A close friend of mine told me her mother used to say that people “sweep things under the carpet.” They actively avoid those things they do not want to deal with. Her mother then added, “And you are always the one that goes and lifts that carpet up… to expose the dirt! My friend’s simply replied, “Well, someone has to do it.”
Indeed, when you lift the carpet and expose the dirt, it does not make you the most popular person in the room. But when you can acknowledge truth, it is much easier to live with yourself. It is important to acknowledge all facets of yourself. The sad, glad, mad, lonely, fearful and extremely happy parts of you. All of you.
When we deny that others have indeed hurt us, it is an offense to the soul. Almost all of us have said to ourselves, “Just get over it,” or “suck it up buttercup!” Don’t rock the boat, don’t make waves. God forbid the truth come to the surface.
Yes, it is hard to be the only ‘thorn in the rose patch.’ Most people hide their true feelings for fear of not being accepted by others. “If they really see the real me, I may discover that I am not worthy of their friendship or love.”
Be who you are and say what you feel, because who mind don’t matter and those who matter don’t mind ~ Dr. Seuss
Pretending that everything is always sunshine, rainbows, sparkles and unicorns, does not validate our true feelings and authentic self. We were created with a full range of emotions for a reason. Sometimes you need to acknowledge your raw emotions, to come out on the other side in a healthy way.
It really makes me angry when I’m down or mad, and people say just ‘come out and play,’ you will feel better soon.
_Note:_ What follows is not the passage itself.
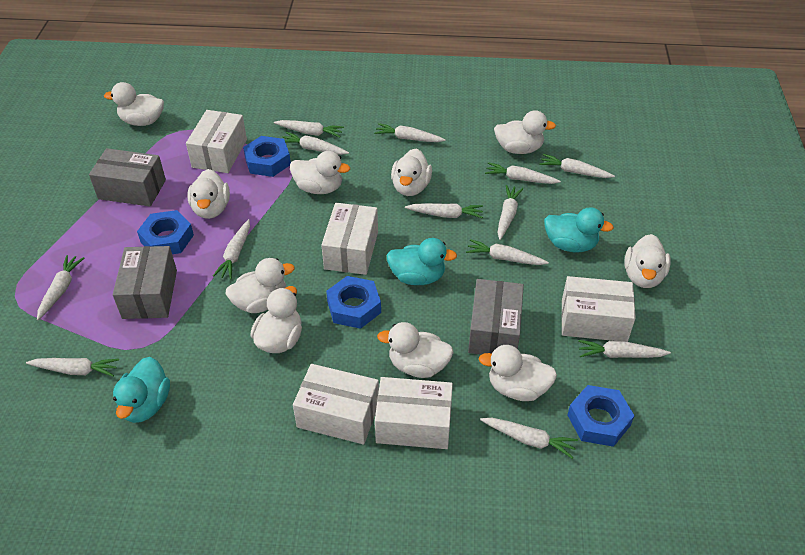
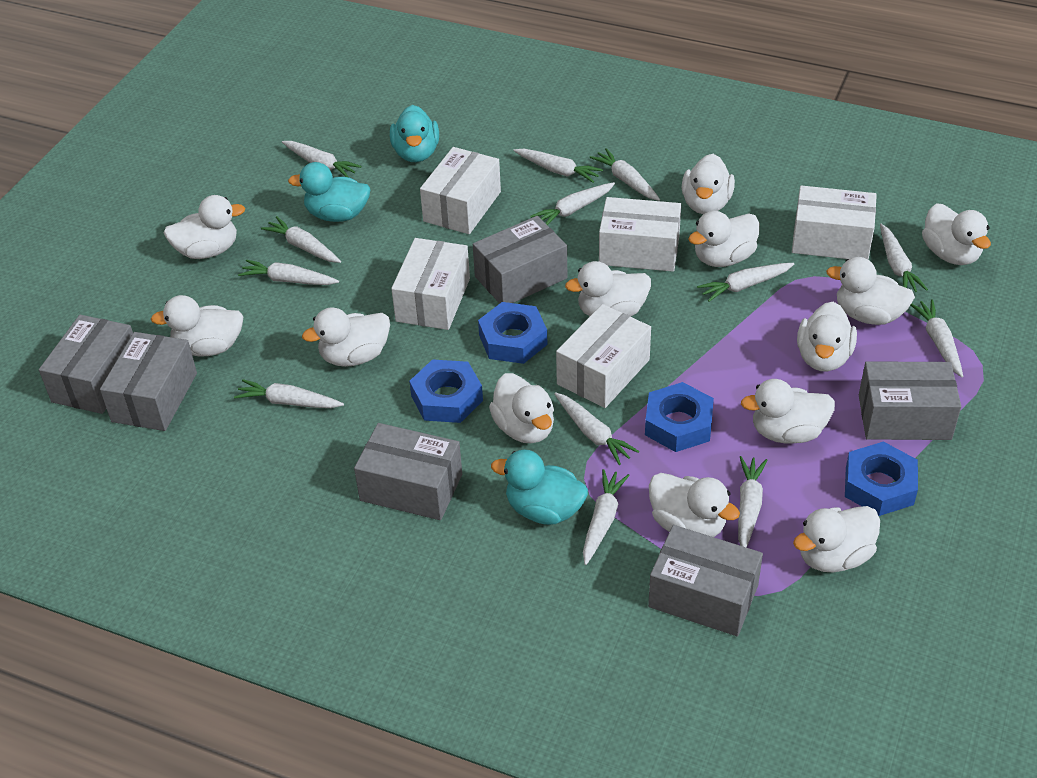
grey box: 3 -> 6
white duck: 10 -> 13

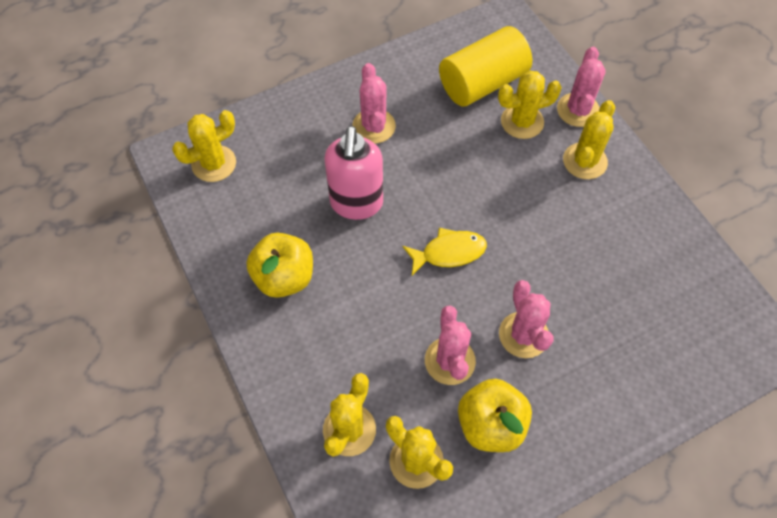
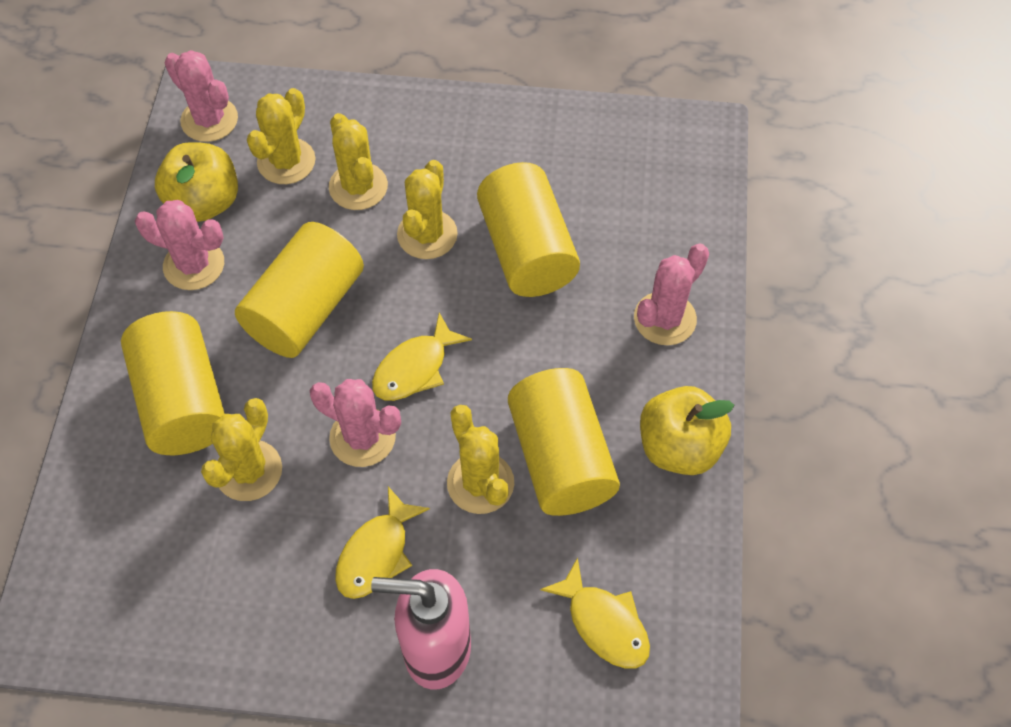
yellow cylinder: 1 -> 4
yellow fish: 1 -> 3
No, I want to feel my feelings, not push them down, only for them to resurface on a different day, in a different way. If you don’t like me when I’m sad, or having a bad day, then we are just not the friends I thought we were. Spend the precious time of your life with people that love and accept you the way you are today.
In the end, the best friend you ever will have is yourself. When you become your own best friend, you won’t lie to yourself. Treat yourself the way you want others to treat you. Learn to accept and love all parts of yourself. When you like all parts of yourself, you will never again feel alone or unlovable. Know that when you have truly done your best, your best is good enough. And you have every right to express you true feelings whenever you consider it necessary.